What is striking about the performers of the videos detailed above is the strong level of participation by Finnish musicians: the Finnish Radio SO features on three videos (Segev, Altstaedt, and the Shevlin excerpt from 1996) and three Finnish conductors take the helm on four: Salonen (Yo-Yo Ma), Sakari (Segev and Shevlin excerpts) and Saraste (Shevlin complete).  The (usually) triennial Paulo Cello Competition in Finland’s capital has evidently played a key role for several of these players.  There is also a strong Eastern European showing: the Slovenian PO and Lajovic (Eggert) and the Russian conductor Slobodeniouk (Altstaedt).  The nationalities of the soloists, however, are more broad (American, Israeli, Canadian, German and British).

Yo-Yo Ma, Inbal Segev and Oren Shevlin (1996) give only excerpts, so these are unable to provide substantial insights. It is interesting, however, to be able to compare the two Shevlin Introductions, performed 15 years apart.  It is enormously frustrating that David Eggert’s perceptive account is marred by the missing first 2′ and its poor sound quality, but I am keen to hear his interpretation under better circumstances.  Equally, I eagerly await a proper chance to hear Altstaedt in concert as it is impossible to watch most of this clumsily divided upload because of the time-lapses in the second and third instalments.  The first instalment gives a good idea of Altstaedt’s firm grasp of Lutosławski’s score, and it is of course possible to listen to the rest with eyes closed.  It is a performance to savour for its muscularity and momentum.

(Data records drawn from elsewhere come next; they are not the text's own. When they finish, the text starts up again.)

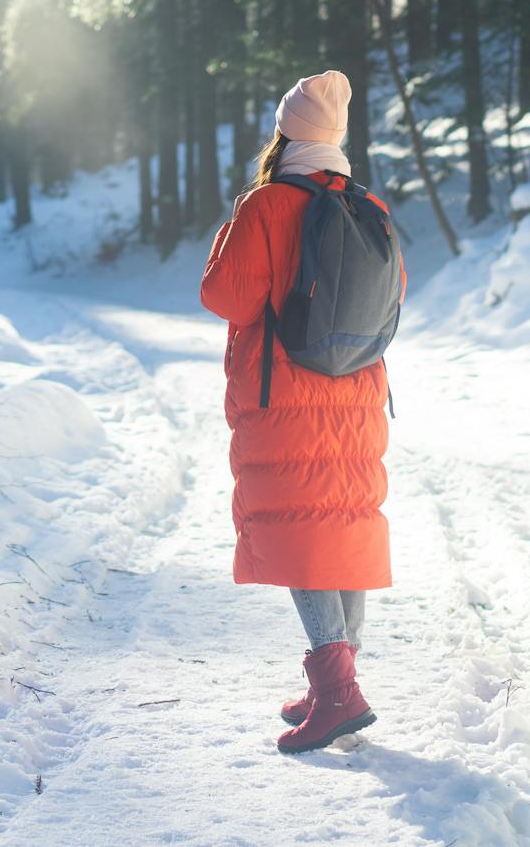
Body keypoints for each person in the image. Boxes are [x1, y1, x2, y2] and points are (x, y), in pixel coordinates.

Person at [199, 69, 395, 754]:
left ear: (286, 134)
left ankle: (338, 692)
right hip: (357, 394)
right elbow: (393, 293)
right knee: (339, 529)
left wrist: (235, 224)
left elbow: (227, 297)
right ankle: (336, 679)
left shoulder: (267, 204)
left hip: (287, 396)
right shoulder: (368, 203)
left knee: (301, 536)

So that leaves only Shevlin’s complete performance (2011) with the WDR SO under Saraste.  As indicated above, I think that this is a truly insightful interpretation and one that repays listening and deserves wide recognition.  It also bears repeated viewings for the TV direction, with its imaginative camera angles (including a hidden floor-camera in front of the soloist) and variety of split-screen shots which highlight key orchestral participants and textures.